Saved entries:
+ + + + +

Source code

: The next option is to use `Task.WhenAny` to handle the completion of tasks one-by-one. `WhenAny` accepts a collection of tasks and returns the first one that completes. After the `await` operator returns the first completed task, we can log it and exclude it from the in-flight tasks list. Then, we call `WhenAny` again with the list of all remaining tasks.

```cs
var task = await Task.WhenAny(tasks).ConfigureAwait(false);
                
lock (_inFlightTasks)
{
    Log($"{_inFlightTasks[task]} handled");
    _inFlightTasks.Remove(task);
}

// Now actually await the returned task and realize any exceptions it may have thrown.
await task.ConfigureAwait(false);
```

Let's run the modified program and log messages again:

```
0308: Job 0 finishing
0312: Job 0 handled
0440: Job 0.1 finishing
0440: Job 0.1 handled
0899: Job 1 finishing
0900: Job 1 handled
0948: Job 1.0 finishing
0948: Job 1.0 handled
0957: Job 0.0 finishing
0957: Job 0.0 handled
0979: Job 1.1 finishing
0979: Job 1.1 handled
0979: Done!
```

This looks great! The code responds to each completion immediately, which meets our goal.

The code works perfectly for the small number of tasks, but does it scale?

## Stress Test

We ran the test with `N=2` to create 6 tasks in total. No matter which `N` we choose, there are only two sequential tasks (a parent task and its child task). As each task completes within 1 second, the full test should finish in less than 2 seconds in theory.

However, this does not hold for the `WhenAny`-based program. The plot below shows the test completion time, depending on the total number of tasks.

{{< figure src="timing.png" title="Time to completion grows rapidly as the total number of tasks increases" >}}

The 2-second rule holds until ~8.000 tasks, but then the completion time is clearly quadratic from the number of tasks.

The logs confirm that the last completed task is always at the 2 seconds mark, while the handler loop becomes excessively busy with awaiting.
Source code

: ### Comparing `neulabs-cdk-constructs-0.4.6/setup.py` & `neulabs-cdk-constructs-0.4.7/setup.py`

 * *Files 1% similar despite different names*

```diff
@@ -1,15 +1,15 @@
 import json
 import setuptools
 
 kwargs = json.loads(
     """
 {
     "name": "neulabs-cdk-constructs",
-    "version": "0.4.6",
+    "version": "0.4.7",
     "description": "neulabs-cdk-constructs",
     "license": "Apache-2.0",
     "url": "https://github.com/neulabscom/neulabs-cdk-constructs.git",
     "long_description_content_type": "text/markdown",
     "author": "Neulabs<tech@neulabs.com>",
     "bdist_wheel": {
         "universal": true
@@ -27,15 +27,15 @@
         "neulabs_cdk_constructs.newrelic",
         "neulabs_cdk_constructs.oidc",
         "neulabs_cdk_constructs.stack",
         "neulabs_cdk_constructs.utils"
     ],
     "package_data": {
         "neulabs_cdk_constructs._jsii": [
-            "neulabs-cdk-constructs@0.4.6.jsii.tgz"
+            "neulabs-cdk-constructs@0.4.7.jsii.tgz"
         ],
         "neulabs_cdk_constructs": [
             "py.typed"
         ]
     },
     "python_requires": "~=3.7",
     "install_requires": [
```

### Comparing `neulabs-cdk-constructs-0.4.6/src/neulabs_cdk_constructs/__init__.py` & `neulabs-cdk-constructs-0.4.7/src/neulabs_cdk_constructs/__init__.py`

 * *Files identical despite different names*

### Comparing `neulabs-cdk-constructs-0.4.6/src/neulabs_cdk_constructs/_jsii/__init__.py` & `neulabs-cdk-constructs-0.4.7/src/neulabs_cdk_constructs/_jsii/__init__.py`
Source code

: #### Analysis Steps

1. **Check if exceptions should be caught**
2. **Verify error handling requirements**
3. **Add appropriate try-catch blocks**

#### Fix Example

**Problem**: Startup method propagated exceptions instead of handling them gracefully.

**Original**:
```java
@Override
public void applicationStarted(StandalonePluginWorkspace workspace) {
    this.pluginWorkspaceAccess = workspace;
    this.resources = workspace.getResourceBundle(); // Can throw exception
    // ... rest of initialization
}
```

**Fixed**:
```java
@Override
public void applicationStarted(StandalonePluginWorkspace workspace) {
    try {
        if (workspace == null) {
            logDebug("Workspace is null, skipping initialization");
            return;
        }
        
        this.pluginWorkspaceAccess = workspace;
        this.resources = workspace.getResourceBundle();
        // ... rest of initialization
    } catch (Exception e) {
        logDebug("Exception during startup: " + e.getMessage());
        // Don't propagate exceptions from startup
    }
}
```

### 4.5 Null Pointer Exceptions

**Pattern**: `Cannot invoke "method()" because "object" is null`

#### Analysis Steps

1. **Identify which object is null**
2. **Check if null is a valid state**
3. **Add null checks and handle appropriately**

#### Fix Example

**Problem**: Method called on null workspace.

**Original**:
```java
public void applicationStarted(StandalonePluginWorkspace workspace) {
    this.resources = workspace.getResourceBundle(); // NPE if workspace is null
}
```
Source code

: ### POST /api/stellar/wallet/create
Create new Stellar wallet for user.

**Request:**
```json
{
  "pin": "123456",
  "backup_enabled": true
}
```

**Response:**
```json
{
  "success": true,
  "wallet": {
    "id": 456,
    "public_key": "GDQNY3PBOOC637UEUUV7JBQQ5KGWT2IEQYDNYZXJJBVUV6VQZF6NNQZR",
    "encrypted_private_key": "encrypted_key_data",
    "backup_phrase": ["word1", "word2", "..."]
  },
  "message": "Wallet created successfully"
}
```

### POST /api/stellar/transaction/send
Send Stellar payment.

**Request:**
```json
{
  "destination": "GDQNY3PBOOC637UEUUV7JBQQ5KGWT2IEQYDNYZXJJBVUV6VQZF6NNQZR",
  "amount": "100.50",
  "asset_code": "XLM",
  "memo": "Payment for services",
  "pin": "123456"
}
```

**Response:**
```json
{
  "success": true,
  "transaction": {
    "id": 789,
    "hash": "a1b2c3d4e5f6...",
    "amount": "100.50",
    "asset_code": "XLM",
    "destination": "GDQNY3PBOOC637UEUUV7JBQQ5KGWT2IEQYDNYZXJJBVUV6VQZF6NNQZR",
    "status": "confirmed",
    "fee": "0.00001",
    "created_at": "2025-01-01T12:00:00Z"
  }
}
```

+ + + + +

Directions for this task |
Write out each line above that contains the word "finishing".

Response to this exercise |
0308: Job 0 finishing
0440: Job 0.1 finishing
0899: Job 1 finishing
0948: Job 1.0 finishing
0957: Job 0.0 finishing
0979: Job 1.1 finishing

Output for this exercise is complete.